Red Hat and IBM get certified
[Posted June 20, 2007 by jake]
Red Hat and IBM recently
announced
that Red Hat Enterprise Linux 5 (RHEL5) has earned the highest level of
security certification achievable by commercial off-the-shelf operating
systems. The certification is applicable when RHEL5 is running on IBM
hardware, but all of the software is freely available, which may reduce
the worries of customers regardless of which hardware they are considering running Linux on. The Fedora and
CentOS distributions will immediately benefit, because they use the
same software and SELinux policies, but other distributions can use the
information as well.
The certification
that RHEL5 achieved comes from one of the most acronym-dense
regions of the internet, which is, perhaps, unsurprising for a partnership
between industry and the US government. Here is how the press release puts it:
[RHEL5] has been approved by the National Information Assurance Partnership for
Common Criteria Evaluation & Validation Scheme [NIAP-CCEVS] at Evaluation Assurance Level 4 (EAL4+) for Labeled Security Protection Profile (LSPP), Controlled Access Protection Profile (CAPP), and Role-Based Access Control Protection Profile (RBAC).
The NIAP is overseen by the US National Security Agency (NSA) and exists to
create and administer certification programs like CCEVS.

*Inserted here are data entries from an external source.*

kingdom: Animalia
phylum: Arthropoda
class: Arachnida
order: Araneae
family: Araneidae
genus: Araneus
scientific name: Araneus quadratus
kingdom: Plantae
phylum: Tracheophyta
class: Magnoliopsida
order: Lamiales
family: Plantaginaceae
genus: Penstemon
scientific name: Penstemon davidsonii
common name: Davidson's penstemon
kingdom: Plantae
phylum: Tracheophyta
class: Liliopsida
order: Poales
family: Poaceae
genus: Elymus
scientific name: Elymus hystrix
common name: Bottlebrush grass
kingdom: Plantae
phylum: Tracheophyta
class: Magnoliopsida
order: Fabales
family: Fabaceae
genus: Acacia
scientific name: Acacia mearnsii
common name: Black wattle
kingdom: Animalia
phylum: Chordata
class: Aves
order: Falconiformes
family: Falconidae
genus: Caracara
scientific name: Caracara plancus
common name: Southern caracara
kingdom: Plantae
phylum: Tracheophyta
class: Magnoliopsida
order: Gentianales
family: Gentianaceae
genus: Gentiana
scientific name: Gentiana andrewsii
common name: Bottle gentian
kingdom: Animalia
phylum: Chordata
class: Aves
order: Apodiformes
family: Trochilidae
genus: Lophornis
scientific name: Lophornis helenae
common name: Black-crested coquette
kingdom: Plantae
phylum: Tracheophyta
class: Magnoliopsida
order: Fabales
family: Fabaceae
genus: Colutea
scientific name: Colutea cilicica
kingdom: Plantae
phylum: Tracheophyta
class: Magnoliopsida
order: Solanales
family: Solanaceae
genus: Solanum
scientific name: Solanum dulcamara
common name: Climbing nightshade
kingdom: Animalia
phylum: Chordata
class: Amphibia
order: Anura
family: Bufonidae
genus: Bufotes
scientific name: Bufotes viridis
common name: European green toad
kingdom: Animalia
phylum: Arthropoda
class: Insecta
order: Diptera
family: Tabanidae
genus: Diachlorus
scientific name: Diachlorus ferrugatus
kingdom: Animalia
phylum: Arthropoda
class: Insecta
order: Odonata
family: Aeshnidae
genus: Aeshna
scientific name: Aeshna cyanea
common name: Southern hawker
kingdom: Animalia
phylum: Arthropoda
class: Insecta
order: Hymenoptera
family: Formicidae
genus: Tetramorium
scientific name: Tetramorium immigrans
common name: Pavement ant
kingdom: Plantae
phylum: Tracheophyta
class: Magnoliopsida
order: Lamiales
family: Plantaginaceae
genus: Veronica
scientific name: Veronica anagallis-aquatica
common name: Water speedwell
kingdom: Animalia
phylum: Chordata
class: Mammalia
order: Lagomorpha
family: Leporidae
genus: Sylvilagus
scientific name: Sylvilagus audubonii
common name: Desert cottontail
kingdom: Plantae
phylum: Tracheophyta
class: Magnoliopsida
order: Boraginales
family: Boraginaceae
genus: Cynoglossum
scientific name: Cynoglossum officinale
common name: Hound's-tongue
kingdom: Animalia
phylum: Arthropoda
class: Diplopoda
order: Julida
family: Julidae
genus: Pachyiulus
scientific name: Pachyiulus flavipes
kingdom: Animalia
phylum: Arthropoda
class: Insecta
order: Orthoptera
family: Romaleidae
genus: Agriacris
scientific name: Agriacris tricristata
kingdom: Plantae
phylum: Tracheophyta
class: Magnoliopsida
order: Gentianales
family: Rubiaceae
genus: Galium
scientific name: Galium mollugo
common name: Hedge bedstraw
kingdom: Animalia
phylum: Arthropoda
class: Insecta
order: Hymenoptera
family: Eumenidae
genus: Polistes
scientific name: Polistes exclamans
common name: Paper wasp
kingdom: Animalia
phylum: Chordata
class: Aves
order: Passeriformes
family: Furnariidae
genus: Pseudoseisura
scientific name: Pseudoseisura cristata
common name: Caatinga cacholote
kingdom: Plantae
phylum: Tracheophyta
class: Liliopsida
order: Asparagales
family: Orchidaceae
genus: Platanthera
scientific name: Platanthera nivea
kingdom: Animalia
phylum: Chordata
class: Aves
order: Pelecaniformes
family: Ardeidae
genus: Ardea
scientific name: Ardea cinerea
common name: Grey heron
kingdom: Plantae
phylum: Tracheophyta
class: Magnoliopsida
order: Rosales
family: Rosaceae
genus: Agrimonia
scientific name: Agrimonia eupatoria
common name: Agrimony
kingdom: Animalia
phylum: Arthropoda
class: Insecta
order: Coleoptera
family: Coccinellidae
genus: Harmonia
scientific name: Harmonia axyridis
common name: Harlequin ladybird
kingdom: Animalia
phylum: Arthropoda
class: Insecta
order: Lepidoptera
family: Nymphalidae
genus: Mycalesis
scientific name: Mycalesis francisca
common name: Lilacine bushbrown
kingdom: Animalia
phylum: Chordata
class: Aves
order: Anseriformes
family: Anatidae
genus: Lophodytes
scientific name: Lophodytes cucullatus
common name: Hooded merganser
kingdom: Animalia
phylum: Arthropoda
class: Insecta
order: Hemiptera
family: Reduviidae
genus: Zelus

The various protection profiles list the security requirements that need to
be met to be certified. CAPP is concerned mostly with standard UNIX-style
users and permissions,
with some audit requirements thrown in. LSPP and RBAC are concerned with
the security capabilities provided by SELinux along with auditing
requirements. The profiles document the behavior that is
expected while the testing verifies that the system does indeed behave that
way.
These kinds of certifications are nice, in a checkbox kind of way. There
are many organizations that cannot or will not buy products that are not
certified for a particular level and protection profile. Windows Server has been certified at
EAL4, so filling in this checkbox for Linux may well remove a barrier to
Linux adoption in some places. Obtaining certification at this level is
great deal of work; Red Hat and IBM are to be commended for spending the
time and money to get to this point.
That being said, what does an EAL4+ mean for the security of servers that
run RHEL5? As we said in late
2003, when (pre-Novell) SuSE teamed up with IBM to get an EAL2+
certification, the answer is, unfortunately, not much. It would seem that
EAL4+ is a big step up from EAL2+, which it is, but not in the kinds of
protections it provides. The
EAL level is completely driven by how much testing and documentation go
into the certification; how much "assurance" there is that the profile is
met. The same profile (CAPP) was used in both.
In addition, the protection profiles are limited to:
a level of protection, which is appropriate for an assumed non-hostile and well-managed user community requiring protection against threats of inadvertent or casual attempts to breach the system security. The profile is not intended to be applicable to circumstances in which protection is required against determined attempts by hostile and well-funded attackers to breach system security.
This puts most, if not all, interesting security threats outside of the
scope of the testing. Adding two additional protection
profiles, as was done this time, is certainly significant, but they
still operate under the "no hostiles" caveat.
Kernel hacker James Morris
comments on
the certification:
A lot of people thought it would be outright impossible to get an open source OS certified at this level. Not only were they wrong, but we've done it in a way which makes it part of the mainline kernel, upstream userland, and integrated into standard distributions. It is not some out-dated, incompatible and outrageously expensive fork of the OS, as has historically been the case with trusted OSes. "Military-strength" security is just now just another feature you get as standard in Linux, and it receives the same testing and community benefits as the rest of the OS.
Evidently, "military strength" security is only able to resist its own
users making mistakes rather than a concerted effort by an enemy, but this is
still a marvelous accomplishment.
Perhaps the
most unfortunate part of this certification process is that it is likely to
vastly underestimate the abilities of an SELinux equipped system.
It would be very interesting to see what kind of protection profile could
actually be accommodated by RHEL5; it is likely to be much stronger than any
we have seen from CCEVS. But, given that customers are typically interested
in the checkbox much more than security, we will probably never know.